HTC has also boosted the Windows Mobile 6.0 Standard software with a number of extra applications. These include Adobe Reader LE for PDF reading, an RSS reader, a media player that acts as an alternative to Windows Media Player, and a graphic equaliser. The inclusion of the media management applications is somewhat let down by the fact that the bundled stereo headset is only of average quality and connects to the device via the same mini-USB port that charges it. This makes it difficult substitute a better-quality headset.
The HTC S730 performed reliably during the testing period. The somewhat cramped number pad isn't that easy to get on with, though, and the keyboard, while handy for typing emails, SMS messages and notes, also needs careful use in order to minimise typing errors.
Battery life is disappointing. From a full charge we got 5 hours 55 minutes of continuous music played from a microSD card with the screen forced to stay on. This is well over half an hour less than we achieved with the HTC S710.

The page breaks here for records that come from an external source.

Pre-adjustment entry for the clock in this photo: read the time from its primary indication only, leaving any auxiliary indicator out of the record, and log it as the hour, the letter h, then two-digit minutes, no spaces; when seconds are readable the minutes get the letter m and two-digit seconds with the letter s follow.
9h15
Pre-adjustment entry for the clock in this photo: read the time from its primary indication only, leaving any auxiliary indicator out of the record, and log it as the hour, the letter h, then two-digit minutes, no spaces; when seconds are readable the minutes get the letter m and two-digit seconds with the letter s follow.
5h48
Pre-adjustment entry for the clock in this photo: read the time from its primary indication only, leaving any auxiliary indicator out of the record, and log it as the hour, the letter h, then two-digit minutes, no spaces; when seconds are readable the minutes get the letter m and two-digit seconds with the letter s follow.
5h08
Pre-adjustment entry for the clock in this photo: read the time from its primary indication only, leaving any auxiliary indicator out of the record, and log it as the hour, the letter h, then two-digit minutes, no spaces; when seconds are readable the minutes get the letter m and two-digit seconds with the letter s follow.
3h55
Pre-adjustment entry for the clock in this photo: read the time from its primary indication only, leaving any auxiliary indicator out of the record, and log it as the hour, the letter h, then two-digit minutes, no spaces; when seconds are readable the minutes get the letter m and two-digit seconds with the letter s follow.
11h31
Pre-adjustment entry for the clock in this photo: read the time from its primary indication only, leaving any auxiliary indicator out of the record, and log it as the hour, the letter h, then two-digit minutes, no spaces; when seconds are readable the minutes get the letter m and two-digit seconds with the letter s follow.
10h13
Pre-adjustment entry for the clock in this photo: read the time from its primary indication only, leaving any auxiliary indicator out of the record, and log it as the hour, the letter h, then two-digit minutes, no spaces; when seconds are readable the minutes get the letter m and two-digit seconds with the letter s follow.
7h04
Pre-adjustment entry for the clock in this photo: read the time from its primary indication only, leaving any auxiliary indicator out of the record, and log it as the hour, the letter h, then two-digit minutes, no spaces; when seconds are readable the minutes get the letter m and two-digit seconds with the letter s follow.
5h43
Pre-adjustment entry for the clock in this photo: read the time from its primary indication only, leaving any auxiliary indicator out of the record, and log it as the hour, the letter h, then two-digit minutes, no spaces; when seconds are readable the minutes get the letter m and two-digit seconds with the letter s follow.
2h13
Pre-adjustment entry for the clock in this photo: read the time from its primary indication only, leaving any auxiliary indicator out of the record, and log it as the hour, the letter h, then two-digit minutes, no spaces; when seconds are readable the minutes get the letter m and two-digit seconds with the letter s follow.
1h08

The S730 is an update to the S710, but there's little significant improvement apart from the addition of 3G/HSDPA connectivity. For example, the main camera remains at 2 megapixels, which is somewhat entry-level by today's standards. The newer device even takes a backward step: it's a little heavier; some users may find the button layout less convenient; and the battery life is lower. Whether you go for the S730 will depend largely on how much you need 3G.